パパもママも、兄ちゃんも一樹も、前世から超優秀だった。みんな転生してすぐ“この世界をどう変えるか”って動き始めててさ」
「貴女様は“普通”だと、そう思われますか?」
「うん。勉強も普通、特別な才能もなし。ただの大学生。……悪役令嬢なんて、私に務まるわけないよ」
クラウスは少しだけ首を振った。
「……私には、貴女様が“王家で最も恐れられる存在”となる未来が見えております」
「えっ、なんで!? なんでホラーみたいな予言!?」
「誤解なさらぬよう。貴女様は“恐れられる”のではなく、“敬意と畏怖をもって見上げられる存在”となるでしょう。

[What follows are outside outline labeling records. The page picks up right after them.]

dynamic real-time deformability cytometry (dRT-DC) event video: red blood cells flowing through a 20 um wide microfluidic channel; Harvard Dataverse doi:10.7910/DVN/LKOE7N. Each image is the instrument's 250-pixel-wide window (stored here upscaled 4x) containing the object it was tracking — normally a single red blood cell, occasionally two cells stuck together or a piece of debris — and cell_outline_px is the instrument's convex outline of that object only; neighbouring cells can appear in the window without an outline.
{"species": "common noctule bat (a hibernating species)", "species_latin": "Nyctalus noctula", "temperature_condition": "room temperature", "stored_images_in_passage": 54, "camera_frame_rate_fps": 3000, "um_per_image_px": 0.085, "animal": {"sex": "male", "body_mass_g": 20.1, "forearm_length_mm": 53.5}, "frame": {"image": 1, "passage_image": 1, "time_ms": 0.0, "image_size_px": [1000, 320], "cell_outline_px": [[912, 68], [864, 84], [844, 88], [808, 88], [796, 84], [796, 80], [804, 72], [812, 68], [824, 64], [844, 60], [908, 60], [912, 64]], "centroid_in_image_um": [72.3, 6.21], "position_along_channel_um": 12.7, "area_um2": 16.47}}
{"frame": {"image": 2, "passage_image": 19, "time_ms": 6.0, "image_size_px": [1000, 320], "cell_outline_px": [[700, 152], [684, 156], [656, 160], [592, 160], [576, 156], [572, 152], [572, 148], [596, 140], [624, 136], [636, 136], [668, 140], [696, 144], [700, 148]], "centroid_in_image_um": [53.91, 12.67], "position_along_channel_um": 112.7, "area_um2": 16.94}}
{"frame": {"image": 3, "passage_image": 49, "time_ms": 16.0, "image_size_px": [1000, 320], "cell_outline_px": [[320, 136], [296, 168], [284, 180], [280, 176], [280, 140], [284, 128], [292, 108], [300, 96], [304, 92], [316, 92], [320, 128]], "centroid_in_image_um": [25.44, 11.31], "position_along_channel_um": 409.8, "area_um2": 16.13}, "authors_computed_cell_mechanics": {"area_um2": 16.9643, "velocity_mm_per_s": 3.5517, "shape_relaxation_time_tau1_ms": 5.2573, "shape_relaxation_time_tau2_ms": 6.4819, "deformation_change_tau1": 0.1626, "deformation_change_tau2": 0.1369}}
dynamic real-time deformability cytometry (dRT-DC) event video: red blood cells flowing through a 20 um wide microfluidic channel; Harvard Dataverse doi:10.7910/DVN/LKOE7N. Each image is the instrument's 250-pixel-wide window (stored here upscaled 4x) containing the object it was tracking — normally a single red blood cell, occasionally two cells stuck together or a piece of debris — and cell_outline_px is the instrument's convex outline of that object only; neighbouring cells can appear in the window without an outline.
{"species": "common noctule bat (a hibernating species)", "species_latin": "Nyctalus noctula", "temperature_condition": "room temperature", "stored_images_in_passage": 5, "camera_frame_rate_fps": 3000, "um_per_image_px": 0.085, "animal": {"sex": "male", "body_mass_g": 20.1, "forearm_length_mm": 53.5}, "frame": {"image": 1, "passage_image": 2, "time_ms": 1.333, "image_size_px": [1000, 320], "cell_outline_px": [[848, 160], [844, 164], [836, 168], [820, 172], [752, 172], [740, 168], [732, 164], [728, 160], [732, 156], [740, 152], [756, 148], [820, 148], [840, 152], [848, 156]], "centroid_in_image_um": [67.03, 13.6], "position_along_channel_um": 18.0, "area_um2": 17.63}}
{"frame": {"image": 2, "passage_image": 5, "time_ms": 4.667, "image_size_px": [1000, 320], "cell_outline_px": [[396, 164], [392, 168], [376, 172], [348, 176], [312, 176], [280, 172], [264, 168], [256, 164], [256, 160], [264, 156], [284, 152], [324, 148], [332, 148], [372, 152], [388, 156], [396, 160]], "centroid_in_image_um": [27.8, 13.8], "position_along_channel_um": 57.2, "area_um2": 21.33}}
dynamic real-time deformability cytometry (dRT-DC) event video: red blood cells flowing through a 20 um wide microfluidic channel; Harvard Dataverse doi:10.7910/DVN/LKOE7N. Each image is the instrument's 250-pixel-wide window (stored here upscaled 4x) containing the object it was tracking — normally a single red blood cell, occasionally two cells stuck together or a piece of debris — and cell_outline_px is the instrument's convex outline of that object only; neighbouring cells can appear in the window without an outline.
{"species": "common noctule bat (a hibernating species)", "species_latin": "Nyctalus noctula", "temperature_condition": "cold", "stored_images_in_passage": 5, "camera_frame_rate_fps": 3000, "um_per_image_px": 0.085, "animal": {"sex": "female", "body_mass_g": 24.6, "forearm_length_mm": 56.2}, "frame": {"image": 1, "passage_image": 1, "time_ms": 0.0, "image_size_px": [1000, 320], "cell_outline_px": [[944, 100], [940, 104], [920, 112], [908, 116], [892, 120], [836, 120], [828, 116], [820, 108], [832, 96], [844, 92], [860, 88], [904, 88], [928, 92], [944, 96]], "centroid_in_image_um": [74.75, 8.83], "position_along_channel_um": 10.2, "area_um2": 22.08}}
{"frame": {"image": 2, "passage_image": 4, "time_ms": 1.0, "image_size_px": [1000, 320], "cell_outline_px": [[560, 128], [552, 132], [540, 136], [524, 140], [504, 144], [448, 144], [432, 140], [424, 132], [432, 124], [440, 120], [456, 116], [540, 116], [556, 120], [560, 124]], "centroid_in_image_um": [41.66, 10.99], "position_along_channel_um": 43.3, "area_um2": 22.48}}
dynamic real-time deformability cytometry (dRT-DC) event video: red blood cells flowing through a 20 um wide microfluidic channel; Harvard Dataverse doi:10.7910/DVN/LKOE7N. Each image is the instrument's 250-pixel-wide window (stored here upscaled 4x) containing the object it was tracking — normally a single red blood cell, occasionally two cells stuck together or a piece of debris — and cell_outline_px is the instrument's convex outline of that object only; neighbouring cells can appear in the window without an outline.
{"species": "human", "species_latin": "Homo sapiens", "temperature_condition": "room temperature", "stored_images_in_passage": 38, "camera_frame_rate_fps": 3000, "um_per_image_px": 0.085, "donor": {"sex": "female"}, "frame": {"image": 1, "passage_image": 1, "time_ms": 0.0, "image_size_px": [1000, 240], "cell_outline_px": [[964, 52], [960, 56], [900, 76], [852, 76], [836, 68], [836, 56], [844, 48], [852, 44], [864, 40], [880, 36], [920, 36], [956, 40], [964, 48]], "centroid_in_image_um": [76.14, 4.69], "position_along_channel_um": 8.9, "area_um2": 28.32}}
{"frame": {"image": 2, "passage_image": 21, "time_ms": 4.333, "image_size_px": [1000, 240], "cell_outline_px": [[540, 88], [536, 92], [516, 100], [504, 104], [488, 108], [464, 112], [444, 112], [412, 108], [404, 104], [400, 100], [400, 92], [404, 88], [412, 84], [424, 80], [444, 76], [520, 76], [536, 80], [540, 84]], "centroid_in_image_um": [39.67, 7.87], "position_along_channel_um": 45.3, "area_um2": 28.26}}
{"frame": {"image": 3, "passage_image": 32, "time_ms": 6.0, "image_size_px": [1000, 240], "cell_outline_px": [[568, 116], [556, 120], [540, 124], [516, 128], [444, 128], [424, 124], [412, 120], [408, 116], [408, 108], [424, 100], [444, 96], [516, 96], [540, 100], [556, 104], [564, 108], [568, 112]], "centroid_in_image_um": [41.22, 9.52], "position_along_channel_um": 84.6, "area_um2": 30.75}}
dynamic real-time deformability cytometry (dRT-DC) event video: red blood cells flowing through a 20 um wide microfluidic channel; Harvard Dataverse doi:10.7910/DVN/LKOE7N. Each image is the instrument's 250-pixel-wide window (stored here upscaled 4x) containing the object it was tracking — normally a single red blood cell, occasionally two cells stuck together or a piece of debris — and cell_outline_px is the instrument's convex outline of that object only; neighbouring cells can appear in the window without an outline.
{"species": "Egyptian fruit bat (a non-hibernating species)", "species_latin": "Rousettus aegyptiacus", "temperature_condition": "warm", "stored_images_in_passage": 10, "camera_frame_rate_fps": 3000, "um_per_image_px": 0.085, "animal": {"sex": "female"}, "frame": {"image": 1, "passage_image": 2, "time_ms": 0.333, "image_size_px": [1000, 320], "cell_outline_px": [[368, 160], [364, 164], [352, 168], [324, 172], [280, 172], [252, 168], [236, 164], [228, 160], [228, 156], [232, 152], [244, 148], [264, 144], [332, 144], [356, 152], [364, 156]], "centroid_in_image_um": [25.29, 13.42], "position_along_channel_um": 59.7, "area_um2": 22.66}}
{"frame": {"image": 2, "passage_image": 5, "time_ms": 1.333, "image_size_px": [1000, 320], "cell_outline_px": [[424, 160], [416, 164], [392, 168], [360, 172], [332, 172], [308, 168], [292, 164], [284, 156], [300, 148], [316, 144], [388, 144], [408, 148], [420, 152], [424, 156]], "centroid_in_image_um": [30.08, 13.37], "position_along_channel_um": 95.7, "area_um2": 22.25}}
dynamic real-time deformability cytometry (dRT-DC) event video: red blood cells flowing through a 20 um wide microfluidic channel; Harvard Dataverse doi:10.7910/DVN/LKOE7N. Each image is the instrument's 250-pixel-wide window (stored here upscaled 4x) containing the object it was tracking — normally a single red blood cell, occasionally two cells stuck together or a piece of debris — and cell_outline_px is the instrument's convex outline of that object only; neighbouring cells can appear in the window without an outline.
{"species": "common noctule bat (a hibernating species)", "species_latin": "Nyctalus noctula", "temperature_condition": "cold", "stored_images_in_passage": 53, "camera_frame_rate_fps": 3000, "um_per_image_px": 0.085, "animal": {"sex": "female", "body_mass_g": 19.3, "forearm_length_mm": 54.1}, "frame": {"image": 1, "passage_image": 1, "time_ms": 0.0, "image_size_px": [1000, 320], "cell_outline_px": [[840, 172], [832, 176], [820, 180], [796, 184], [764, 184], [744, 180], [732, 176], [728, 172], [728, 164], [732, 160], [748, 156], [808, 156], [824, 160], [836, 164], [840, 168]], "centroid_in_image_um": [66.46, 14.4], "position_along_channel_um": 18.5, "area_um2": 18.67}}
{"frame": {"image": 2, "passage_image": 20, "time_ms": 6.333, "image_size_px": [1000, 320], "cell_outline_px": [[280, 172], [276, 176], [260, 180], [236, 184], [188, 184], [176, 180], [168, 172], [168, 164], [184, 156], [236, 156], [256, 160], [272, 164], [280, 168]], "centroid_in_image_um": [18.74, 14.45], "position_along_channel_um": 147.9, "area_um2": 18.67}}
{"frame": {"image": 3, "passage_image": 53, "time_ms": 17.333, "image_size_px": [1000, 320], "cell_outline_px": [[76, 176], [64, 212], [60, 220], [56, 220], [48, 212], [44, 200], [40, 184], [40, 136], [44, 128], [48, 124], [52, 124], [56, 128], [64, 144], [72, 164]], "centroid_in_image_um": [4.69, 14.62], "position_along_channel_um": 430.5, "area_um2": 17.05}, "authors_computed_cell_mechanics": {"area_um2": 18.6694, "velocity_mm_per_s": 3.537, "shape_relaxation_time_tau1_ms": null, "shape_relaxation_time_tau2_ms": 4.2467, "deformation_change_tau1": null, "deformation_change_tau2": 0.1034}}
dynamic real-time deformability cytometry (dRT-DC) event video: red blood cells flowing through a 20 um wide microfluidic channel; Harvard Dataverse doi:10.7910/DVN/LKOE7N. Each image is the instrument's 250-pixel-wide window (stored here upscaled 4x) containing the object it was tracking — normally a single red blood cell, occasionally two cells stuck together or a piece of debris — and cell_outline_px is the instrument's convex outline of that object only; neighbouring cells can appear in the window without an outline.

それは、“普通”であるがゆえに、民の心を知り、触れ、寄り添えるからです」
……びっくりした。
こんなにまっすぐ言われたの、久しぶりかもしれない。
「……クラウスさんって、もしかしてずっとこんな感じで支えてくれるの?」
「はい。私は、貴女様に“お仕えしている”のではありません。
“貴女様の選ぶ道に、共に在りたい”と願っているのです」
……あれ? これなんか、ラノベの執事ってこんな感じじゃなかったっけ。
「……ありがとう。ほんとに、ありがとう」
そのとき。
窓の外、夜空にふわりと火の粉のような光が舞った。
クラウスがふと目を細める。
「魔法の気流……。どうやら、王子殿下が“魔術式の感応試験”を始められたようです」
「え? 兄ちゃん、もう魔法の研究してんの!?」
「ええ。応用はまだ先ですが……興味を持たれたようで。第一王子殿下と第二王子殿下は、特に“魔力適性”が高いようですね」
(あのふたり……どこまで行くんだろ)
私はため息をつきながら、少しだけ笑った。
まだ何も始まっていないけど、きっと大変なことになる。
でもそれでも。
“家族と一緒なら、どうにかなる”って、私は信じてる。
「クラウスさん……そういえば、今朝あなた言ってたよね? “反省の場”がどうとかって」
「ええ。第一王女殿下が、宮廷内外で引き起こしてきた騒動について、正式に釈明・反省を促すための場でございます」
「……なんか、ヤバい匂いしかしないんだけど」
クラウスは、表情を変えずに静かにうなずいた。
「過去に貴女様が関与した“問題行為”の数々……貴族同士の婚約破棄の捏造や、侍女への不当な処罰、社交界での侮辱発言、さらには、国家財政からの過剰な私的支出まで——」
「えっ、待って待って、どれもやばすぎない!? 重罪じゃん!?」
「すべて“前任の第一王女殿下”によるものと認識しております」
「いやいや、今の私が責任取らされるんでしょ!? 身に覚えないのに!?」
「民衆の視線も、貴族の疑念も、それらすべてを“今の貴女様”が背負う形になります。
……逃げることは、叶いません」
はっきり言われて、思わず目をそらしたくなった。
でも、私が黙っていると、クラウスはふっとやさしい声で続けた。
「けれど——」
「……けれど?」
「私は、今の貴女様がそれに“向き合える方”だと、信じております」
そう言って、深く一礼してくれた。
「……そっか。全部、私のせいじゃないけど……でも“今の私”がこの体にいるってことは、もう逃げちゃダメなんだね」
「はい。それが、この世界で生きるということです」
なんだか、ラノベで読む“悪役令嬢ざまぁ展開”の前触れみたいだなと思った。
でも、私がやらなきゃ、何も始まらない。
「……わかった。出るよ、“反省の場”ってやつに。やってやるよ」
声が少し震えていたのは、自分でもわかったけど——
それでも、クラウスは穏やかにうなずいてくれた。